Эрнесто IV обычно носил фраки самого модного парижского покроя, — каждый месяц из Парижа, который он так ненавидел, ему присылали фрак, редингот и шляпу. Но в день аудиенции герцогини в его костюме весьма причудливо сочетались моды различных эпох: парижский фрак, короткие красные панталоны, шелковые чулки и закрытые туфли с пряжками, образец которых можно видеть на портретах Иосифа II.
Он принял г-жу Сансеверина милостиво, беседовал с ней любезно и остроумно, но она прекрасно почувствовала, что особого благоволения в этом приеме не было.

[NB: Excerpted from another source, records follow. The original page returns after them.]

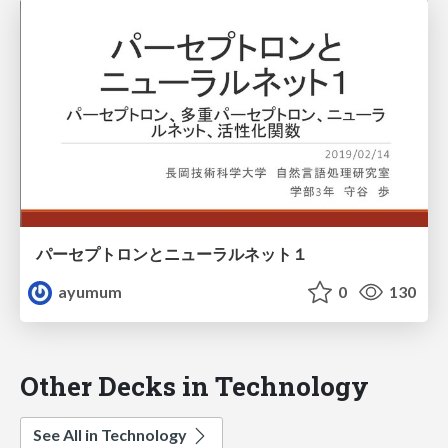
パーセプトロンとニューラルネット１
ayumum
0
130
Other Decks in Technology
See All in Technology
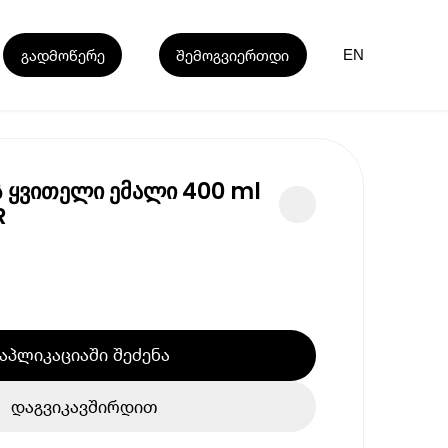
გადმოწერე
შემოგვიერთდი
EN
ს ყვითელი ემალი 400 ml
R
აპლიკაციაში შეძენა
დაგვიკავშირდით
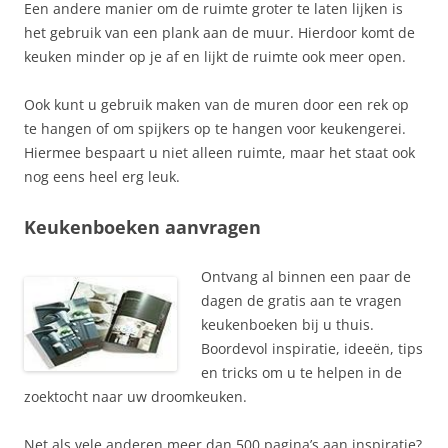
Een andere manier om de ruimte groter te laten lijken is
het gebruik van een plank aan de muur. Hierdoor komt de
keuken minder op je af en lijkt de ruimte ook meer open.
Ook kunt u gebruik maken van de muren door een rek op
te hangen of om spijkers op te hangen voor keukengerei.
Hiermee bespaart u niet alleen ruimte, maar het staat ook
nog eens heel erg leuk.
Keukenboeken aanvragen
Ontvang al binnen een paar de
dagen de gratis aan te vragen
keukenboeken bij u thuis.
Boordevol inspiratie, ideeën, tips
en tricks om u te helpen in de
zoektocht naar uw droomkeuken.
Net als vele anderen meer dan 500 pagina’s aan inspiratie?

— А знаете почему? — спросил ее граф Моска, когда они вернулись с аудиенции. — Милан гораздо больше и красивее Пармы, и принц боялся, что, оказав вам иной прием, — какого я ожидал и на какой он сам подал мне надежду, — он будет похож на провинциала, очарованного изяществом столичной львицы. И несомненно его раздражает еще одно обстоятельство, — о нем я едва решаюсь сказать вам: принц видит, что ни одна из дам при его дворе не может соперничать с вами красотой. По крайней мере вчера вечером, перед сном, он только об этом и толковал в интимной беседе со своим старшим камердинером Перниче, который благосклонен ко мне. Я предвижу маленькую революцию в придворном этикете… Должен вам сказать, что злейшим моим врагом при дворе является некий глупец, именуемый генералом Фабио Конти. Вообразите себе чудака, который за всю свою жизнь был на войне один день и на этом основании подражает манерам Фридриха Великого. Мало того, он пытается также подражать благородной простоте генерала Лафайета[61], потому что считается у нас главой либеральной партии (бог весть, что это за либералы!).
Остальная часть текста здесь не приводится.